During his 60 years on stage, Cajun music legend Jo-El Sonnier enjoyed rare crossover success, with two top ten country hits, and performances at the Grand Ole Opry.
Sonnier’s career highlights also include a show with Cajun accordionist Andrew Cormier at a Texas dancehall. Sonnier was only 13 years old.
He had recorded his first single, “Tes Yeux Bleu (Little Blue Eyes),” just two years earlier. “I don’t know how I was able to sit in,” said Sonnier, a Grammy winner in 2014. “I just played a couple of songs, but it was pure-d magic. He just embraced me from there.
“Through the years, he gave me a place to play. He was a gentle man and he had that certain, special smile. He had that style on the accordion that’s still untouchable. It was all stylish, just a remarkable accordion player.”
Cormier’s style and personality are on the minds of many after the musician died June 2 at Acadian Medical Center in Eunice, Louisiana. He was 82.
A native of Church Point, Louisiana, Cormier was cherished as a dynamic accordion player who scored hits with “Club 73 Special,” “Chataignier Waltz,” and other tunes. But he is best known for introducing Cajun music to southeast Texas, where he entertained thousands of Louisiana expatriates working in the region’s oil fields, shipyards and other industries.
Cormier gained notoriety at the B.O. Sparkle Club in Bridge City, Texas. But from 1962 to 1999, Cormier and the Rambling Aces rocked the Rodair Club, a spacious dancehall in Port Acres, Texas.
“He was Mr. Rodair,” said Ivy Dugas, who played with Cormier from 1965-68. “You could ask anybody, and that’s what they’d tell you. After the B.O. Sparkle Club burned down, Rodair was the only Cajun club they had in the Golden Triangle. The place was just packed.“Everybody thought the world of him. He was one of the most exciting accordion players that I ever played with.”

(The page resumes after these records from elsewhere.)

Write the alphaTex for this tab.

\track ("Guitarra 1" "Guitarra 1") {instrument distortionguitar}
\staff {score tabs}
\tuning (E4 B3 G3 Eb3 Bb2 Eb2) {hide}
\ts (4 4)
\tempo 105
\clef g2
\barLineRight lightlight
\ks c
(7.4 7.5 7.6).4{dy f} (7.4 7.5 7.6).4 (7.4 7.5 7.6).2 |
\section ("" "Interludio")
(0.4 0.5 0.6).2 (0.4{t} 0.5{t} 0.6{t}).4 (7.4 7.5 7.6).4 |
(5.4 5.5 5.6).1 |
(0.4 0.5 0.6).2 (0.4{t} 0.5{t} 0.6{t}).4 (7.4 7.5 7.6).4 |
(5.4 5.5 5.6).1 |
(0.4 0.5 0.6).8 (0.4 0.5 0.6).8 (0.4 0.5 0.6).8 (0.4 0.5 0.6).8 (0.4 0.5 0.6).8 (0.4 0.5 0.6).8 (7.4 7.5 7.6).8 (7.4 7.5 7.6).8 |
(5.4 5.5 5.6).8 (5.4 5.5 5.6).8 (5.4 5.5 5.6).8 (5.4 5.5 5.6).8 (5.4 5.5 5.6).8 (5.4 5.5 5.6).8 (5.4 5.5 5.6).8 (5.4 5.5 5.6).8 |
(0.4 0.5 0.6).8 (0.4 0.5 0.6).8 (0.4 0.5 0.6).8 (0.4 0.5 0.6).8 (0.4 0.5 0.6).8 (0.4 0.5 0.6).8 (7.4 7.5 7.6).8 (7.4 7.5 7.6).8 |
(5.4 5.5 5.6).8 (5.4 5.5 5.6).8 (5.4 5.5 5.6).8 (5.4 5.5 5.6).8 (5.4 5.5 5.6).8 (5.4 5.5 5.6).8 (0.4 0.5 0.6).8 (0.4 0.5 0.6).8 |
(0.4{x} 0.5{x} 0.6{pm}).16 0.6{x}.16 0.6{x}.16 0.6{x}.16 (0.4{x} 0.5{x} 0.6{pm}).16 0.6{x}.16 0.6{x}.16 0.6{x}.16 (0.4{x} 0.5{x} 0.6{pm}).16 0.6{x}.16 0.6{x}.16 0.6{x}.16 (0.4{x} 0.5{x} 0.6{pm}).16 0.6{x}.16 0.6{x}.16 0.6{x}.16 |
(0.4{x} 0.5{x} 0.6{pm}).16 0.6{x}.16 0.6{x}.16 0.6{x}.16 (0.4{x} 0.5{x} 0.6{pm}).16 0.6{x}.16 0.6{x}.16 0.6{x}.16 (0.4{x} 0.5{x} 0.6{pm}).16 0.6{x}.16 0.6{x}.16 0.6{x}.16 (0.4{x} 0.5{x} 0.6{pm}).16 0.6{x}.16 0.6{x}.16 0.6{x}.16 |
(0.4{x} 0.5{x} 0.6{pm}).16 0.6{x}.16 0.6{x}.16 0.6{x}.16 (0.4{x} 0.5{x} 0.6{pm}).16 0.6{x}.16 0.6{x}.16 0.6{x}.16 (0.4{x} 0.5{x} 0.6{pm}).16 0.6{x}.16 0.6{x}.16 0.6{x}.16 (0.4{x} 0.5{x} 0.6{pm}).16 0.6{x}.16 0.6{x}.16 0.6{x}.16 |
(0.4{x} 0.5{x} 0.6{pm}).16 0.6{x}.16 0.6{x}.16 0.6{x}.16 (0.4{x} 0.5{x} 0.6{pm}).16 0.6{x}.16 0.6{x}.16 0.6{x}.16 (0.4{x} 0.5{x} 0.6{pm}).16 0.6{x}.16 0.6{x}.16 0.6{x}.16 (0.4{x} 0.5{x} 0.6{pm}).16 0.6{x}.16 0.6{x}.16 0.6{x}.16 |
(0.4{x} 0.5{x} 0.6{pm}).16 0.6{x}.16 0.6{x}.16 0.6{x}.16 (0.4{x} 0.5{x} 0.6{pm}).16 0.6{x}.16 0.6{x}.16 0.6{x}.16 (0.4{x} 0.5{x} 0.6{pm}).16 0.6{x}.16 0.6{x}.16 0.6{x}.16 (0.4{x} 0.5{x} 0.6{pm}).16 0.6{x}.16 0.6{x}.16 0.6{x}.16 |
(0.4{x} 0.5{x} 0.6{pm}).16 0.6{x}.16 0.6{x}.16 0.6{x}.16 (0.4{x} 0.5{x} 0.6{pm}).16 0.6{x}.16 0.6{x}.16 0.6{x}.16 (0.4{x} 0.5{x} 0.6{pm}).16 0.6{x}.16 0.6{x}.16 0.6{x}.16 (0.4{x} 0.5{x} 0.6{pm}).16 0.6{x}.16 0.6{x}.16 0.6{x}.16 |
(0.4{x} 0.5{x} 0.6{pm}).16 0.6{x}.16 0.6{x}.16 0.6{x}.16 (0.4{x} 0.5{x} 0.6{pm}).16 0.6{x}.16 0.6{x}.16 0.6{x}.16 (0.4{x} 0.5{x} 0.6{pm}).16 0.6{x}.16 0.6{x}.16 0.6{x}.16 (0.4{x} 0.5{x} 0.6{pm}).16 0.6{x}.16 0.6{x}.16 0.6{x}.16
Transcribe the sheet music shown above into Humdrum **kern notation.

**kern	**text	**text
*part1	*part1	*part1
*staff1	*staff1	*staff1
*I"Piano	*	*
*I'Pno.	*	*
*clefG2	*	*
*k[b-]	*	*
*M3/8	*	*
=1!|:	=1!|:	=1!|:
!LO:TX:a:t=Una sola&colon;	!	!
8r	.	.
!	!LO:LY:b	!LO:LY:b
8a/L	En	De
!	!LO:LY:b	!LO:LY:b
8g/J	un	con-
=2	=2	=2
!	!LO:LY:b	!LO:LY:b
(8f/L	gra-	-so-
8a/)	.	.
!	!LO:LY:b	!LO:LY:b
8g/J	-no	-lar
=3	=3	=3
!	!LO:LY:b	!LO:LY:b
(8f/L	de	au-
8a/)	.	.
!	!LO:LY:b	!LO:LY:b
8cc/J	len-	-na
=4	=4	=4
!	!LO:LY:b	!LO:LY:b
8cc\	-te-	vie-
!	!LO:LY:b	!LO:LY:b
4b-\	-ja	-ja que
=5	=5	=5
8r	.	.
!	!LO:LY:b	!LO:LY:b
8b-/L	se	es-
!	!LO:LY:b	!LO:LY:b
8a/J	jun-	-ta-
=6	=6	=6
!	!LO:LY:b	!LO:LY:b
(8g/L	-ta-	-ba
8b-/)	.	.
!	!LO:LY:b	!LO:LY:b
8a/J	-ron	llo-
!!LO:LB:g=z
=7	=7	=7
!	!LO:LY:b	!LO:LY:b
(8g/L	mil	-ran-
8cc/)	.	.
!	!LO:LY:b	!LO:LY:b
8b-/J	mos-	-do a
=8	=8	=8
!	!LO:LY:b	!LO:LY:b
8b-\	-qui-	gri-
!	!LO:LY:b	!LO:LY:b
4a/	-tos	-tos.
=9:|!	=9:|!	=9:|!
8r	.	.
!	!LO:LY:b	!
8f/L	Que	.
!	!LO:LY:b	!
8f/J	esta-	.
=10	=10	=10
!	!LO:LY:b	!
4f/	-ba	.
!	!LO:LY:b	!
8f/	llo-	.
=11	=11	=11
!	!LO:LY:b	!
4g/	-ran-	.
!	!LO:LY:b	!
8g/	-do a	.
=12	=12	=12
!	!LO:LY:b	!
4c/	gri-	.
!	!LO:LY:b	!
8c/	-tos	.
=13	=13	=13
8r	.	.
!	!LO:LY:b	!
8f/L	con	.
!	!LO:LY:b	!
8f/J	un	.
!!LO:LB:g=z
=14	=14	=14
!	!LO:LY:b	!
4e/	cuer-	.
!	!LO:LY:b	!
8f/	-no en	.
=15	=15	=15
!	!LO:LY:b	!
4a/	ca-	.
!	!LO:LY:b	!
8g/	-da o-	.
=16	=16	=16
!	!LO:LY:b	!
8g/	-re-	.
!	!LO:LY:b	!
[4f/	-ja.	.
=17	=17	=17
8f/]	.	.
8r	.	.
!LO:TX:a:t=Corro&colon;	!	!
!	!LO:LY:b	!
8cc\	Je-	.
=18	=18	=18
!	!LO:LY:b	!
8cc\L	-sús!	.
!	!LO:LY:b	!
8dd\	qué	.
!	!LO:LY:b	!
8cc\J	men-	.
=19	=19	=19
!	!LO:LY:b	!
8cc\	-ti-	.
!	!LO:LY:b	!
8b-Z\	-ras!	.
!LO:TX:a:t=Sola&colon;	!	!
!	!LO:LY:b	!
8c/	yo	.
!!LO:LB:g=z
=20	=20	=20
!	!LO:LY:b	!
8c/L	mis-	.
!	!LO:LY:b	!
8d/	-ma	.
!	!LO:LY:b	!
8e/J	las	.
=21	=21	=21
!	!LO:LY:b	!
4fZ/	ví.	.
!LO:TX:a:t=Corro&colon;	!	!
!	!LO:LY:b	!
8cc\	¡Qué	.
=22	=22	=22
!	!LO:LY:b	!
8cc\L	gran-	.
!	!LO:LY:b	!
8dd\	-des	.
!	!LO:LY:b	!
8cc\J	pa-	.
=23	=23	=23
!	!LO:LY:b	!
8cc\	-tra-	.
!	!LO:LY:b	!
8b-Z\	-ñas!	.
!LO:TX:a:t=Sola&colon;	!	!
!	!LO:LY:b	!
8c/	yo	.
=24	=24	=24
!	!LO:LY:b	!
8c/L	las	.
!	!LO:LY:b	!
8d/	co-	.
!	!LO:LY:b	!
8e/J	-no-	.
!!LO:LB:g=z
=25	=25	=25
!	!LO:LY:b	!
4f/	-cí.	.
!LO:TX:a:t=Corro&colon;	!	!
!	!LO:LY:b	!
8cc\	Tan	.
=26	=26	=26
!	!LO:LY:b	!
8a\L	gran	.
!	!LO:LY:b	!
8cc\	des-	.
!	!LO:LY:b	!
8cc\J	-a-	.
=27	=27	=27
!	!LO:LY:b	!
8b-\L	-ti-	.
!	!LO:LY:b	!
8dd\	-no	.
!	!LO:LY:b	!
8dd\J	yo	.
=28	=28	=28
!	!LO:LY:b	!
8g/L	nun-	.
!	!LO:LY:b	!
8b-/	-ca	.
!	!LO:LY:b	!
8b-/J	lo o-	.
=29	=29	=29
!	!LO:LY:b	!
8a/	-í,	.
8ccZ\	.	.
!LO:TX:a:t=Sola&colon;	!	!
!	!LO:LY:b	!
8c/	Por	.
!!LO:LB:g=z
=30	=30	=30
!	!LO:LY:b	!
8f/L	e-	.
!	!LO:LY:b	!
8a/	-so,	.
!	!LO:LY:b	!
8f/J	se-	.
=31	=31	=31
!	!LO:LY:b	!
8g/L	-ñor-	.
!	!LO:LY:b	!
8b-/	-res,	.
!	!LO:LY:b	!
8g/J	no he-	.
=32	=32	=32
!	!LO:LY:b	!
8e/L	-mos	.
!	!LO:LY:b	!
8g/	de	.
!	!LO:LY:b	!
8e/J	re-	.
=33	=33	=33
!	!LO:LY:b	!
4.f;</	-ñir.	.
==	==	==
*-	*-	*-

In 1968, Cormier played the American Folklife Festival at the Kennedy Center in Washington, D.C. By the 1970s, he was in demand at festivals throughout Texas.
The Texas Longhorn Club in Orange, Texas, honored Cormier with its Entertainer of the Year Award in 1987. He received a Lifetime Achievement Award at the 1986 Rice Festival in Winnie, Texas.
Two years ago, Cormier was a featured guest at “Cajun Accordion Kings,” a sold-out show at the Liberty Theatre in Eunice. Steve Riley, the show’s organizer, said demand was still strong for Cormier, who retired from the bandstand in 1999.
“When I was trying to find players for my first ‘Accordion Kings’ show, everybody suggested him,” said Riley, leader of the Mamou Playboys band. “A lot of people were there to hear him and appreciate him. They appreciated the work he did in Southeast Texas all those years.
“He was just a character. Always ready to crack a joke and have a good time.”